Return the material below exactly, but only from the line with "la Salud. GA2LEN." through the line with "Laboratoire", and without its pictures.

Extracted entries section start

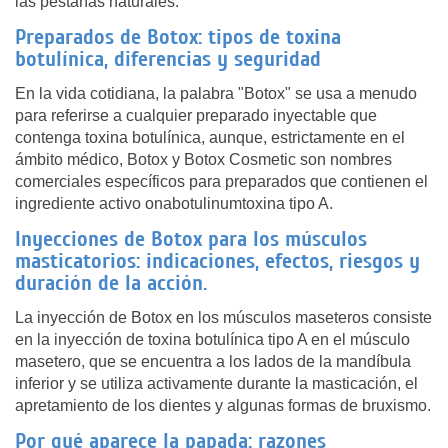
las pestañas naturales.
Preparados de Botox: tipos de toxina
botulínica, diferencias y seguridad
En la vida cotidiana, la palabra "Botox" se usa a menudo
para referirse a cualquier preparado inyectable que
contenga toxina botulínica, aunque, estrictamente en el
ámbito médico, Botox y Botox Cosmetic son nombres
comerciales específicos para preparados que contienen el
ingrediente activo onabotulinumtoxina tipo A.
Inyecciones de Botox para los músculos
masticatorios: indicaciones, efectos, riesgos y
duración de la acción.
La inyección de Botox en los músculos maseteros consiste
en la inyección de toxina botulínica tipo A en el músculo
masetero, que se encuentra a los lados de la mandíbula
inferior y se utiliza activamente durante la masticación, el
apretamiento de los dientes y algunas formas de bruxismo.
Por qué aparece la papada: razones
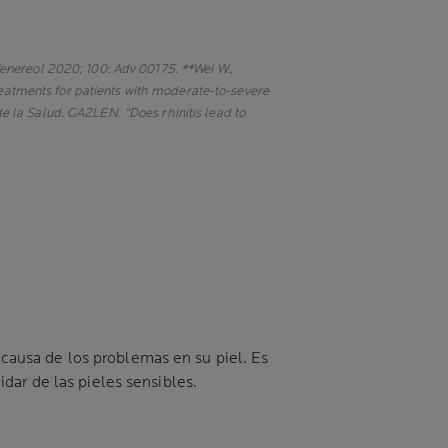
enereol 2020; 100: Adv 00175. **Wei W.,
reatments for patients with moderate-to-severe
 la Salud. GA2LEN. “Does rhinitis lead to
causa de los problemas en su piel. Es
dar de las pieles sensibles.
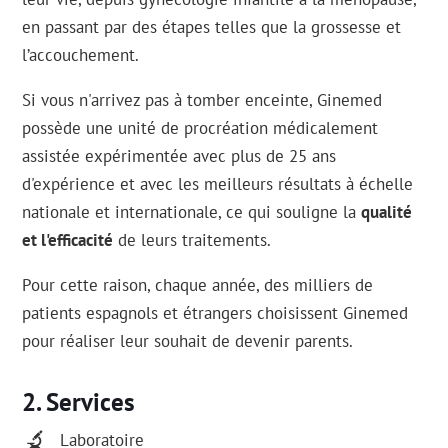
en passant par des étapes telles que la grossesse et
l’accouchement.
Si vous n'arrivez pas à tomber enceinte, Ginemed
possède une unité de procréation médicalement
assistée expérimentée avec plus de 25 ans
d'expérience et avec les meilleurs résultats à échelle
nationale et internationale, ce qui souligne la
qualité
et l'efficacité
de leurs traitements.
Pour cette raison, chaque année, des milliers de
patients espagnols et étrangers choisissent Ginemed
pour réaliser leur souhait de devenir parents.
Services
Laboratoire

Extracted entries section end
Extracted entries section start

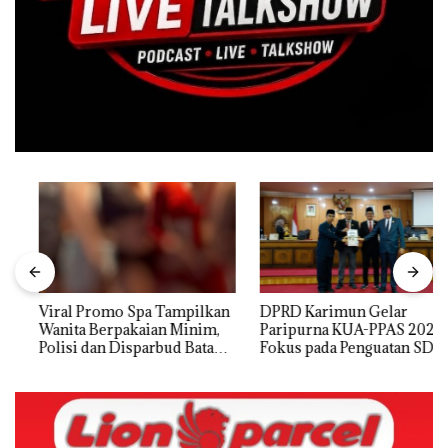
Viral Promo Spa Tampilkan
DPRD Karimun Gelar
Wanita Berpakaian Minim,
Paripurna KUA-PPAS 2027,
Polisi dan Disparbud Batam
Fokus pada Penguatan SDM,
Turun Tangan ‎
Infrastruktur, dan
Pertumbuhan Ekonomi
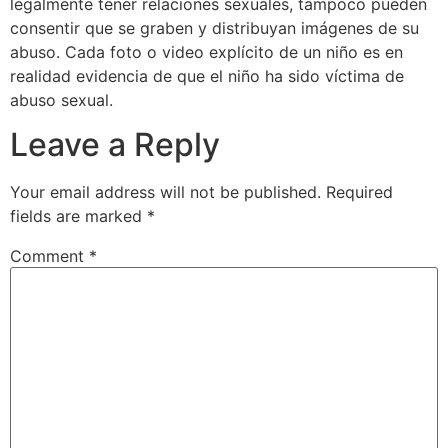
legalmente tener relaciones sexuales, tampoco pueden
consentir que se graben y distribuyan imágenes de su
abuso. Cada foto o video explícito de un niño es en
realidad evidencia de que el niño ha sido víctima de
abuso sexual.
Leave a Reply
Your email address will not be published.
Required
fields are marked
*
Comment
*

Extracted entries section end

▶ Task output:
 la Salud. GA2LEN. “Does rhinitis lead to
causa de los problemas en su piel. Es
dar de las pieles sensibles.
en passant par des étapes telles que la grossesse et
l’accouchement.
Si vous n'arrivez pas à tomber enceinte, Ginemed
possède une unité de procréation médicalement
assistée expérimentée avec plus de 25 ans
d'expérience et avec les meilleurs résultats à échelle
nationale et internationale, ce qui souligne la
qualité
et l'efficacité
de leurs traitements.
Pour cette raison, chaque année, des milliers de
patients espagnols et étrangers choisissent Ginemed
pour réaliser leur souhait de devenir parents.
Services
Laboratoire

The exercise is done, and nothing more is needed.